Vorrei parlare di un tipo di relazione amorosa immaginaria, che si consuma all’interno delle parrocchie e delle sagrestie siciliane; soltanto di queste ho qualche dato, anche sulla base di ciò che mi viene raccontato, perciò non posso estendere la mia analisi all’intero territorio nazionale.
La denominazione ufficiale di siffatta relazione è figliolanza spirituale: un sacerdote offre assistenza spirituale paterna a unfiglio o a una figlia che, ad un certo punto del processo di conversione, ritengono opportuno farsi guidare da un ministro cattolico, onde fruire di un appoggio lungo il percorso accidentato della fede.
E fin qui non c’è proprio nulla da obiettare, se è vero che ciascuno di noi, nelle forme ritenute a sé più congeniali, elegge qualcuno ad assistente spirituale, a volte senza neanche rendersene conto: può essere l’istruttore di palestra come il cantante preferito, l’amico del cuore o il capo di un partito.
Figliolanza spirituale è espressione linguisticamente sentita pura e innocente, perché evoca nell’immaginario uno dei prototipi cardine delle numerose relazioni che gli esseri umani possono stabilire anche sul piano reale, ossia quella che vede legati reciprocamente padre e figlio/a.
Tuttavia, talvolta la figliolanza spirituale innesca, sul piano immaginario, tra padre spirituale e figlia/o una relazione amorosa, eterosessuale oppure omosessuale, che assume le stesse movenze di una reale relazione a due, che quasi mai però prevede si consumi sul piano fisico.
I figli spirituali sono pronti a tutti, anche al martirio, pur di spalleggiare, idolatrare, difendere ed esaltare il proprio padre spirituale/amante: lo seguono ovunque, in parrocchia e in sagrestia, ai convegni, alle messe per i sani e i malati, per i rinnovati dello spirito e per le milizie mariane, scambiano sms e diventano amici su FB, vanno in vacanza insieme con il pretesto del ritiro spirituale.

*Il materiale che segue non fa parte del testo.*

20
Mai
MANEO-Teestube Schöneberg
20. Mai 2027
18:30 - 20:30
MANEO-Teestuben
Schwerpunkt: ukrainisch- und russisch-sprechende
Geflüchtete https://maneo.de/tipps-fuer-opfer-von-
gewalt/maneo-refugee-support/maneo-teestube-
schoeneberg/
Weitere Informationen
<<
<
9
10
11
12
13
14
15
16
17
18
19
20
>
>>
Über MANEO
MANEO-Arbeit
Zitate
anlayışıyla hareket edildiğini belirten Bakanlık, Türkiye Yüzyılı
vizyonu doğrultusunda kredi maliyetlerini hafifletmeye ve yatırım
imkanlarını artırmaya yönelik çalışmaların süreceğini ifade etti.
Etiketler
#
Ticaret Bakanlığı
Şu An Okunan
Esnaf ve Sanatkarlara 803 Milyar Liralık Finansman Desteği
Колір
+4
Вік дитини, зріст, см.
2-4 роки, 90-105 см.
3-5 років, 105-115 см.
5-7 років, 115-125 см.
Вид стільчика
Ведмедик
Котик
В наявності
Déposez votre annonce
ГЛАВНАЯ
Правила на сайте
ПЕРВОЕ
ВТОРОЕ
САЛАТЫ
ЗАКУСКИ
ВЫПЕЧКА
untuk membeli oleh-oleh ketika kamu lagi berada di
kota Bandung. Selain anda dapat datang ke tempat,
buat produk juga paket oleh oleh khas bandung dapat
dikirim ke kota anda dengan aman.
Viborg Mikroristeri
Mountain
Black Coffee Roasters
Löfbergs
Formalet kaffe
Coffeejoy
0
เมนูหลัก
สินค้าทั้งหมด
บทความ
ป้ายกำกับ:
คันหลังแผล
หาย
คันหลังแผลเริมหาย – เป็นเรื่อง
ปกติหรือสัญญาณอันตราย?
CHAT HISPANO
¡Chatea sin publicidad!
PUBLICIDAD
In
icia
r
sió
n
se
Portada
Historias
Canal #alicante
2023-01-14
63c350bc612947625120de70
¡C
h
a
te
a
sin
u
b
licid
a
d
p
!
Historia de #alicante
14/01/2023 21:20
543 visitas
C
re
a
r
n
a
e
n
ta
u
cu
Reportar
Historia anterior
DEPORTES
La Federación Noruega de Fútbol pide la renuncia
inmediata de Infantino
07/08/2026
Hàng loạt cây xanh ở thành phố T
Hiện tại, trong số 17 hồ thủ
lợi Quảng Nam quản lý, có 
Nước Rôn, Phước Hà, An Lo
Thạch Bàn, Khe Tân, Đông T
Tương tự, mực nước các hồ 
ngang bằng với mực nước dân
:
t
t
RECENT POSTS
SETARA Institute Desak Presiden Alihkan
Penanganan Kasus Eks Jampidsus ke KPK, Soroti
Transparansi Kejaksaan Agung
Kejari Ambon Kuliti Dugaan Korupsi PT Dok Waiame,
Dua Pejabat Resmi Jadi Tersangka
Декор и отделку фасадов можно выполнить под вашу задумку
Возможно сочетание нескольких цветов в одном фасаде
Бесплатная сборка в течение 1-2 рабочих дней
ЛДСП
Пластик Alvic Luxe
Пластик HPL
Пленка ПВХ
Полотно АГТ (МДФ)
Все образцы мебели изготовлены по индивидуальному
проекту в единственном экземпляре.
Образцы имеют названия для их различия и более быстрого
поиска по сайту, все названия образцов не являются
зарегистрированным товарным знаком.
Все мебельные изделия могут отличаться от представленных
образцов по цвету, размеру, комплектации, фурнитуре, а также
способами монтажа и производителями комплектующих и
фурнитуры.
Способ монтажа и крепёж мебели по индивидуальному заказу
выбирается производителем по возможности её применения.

Se, destino infame, un parroco viene trasferito presso altra sede, le figlie si sentono tradite e dichiarano guerra al vescovo, si piazzano nella parrocchia di destinazione del padre spirituale e riempiono di improperi e offese le nuove parrocchiane, invocano il dono dell’ubiquità per seguire il padre ovunque egli vada.
E non è finita qui.
Di solito almeno due sono i sacerdoti di una parrocchia, perché c’è troppo da fare e uno non basta. I figli e le figlie si informano preventivamente se dice messa questo o quel sacerdote, perché, se celebra il padre amante, vanno a messa, altrimenti rinunciano o rimandano; la stessa cosa avviene per i chierichetti adulti e adolescenti. A stuolo se c’è il padre amante, a cui baciano finanche la mano, o, nel caso in cui non sia così, il povero sacerdote di turno è costretto a dir messa da solo.

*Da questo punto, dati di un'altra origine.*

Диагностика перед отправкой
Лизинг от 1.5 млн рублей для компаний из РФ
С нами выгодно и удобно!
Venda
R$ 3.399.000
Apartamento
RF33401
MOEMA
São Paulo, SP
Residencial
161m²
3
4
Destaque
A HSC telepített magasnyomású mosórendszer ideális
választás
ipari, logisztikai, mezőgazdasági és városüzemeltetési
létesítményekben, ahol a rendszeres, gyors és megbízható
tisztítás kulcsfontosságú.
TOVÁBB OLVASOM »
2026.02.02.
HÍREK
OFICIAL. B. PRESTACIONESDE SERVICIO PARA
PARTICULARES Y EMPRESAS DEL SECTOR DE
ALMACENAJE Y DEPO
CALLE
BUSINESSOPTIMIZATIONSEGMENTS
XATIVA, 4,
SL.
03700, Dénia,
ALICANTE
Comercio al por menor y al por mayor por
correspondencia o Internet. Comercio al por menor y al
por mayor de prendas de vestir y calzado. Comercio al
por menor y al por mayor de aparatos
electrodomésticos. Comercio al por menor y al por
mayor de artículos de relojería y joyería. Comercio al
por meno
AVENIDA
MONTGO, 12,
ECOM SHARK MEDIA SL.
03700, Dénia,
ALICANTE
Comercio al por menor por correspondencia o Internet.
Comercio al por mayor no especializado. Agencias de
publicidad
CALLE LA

Insomma la composizione dei fedeli in chiesa è in funzione della presenza dell’idolo.
Ci sono poi le scenate di gelosia, gli ammutinamenti, le vendette silenziose, i dispetti, sia dall’una, sia dall’altra parte.
Li dovreste vedere, padre e figlio/a, quando fra loro non c’è burrasca: i loro sguardi si beano in veri e propri amplessi spirituali.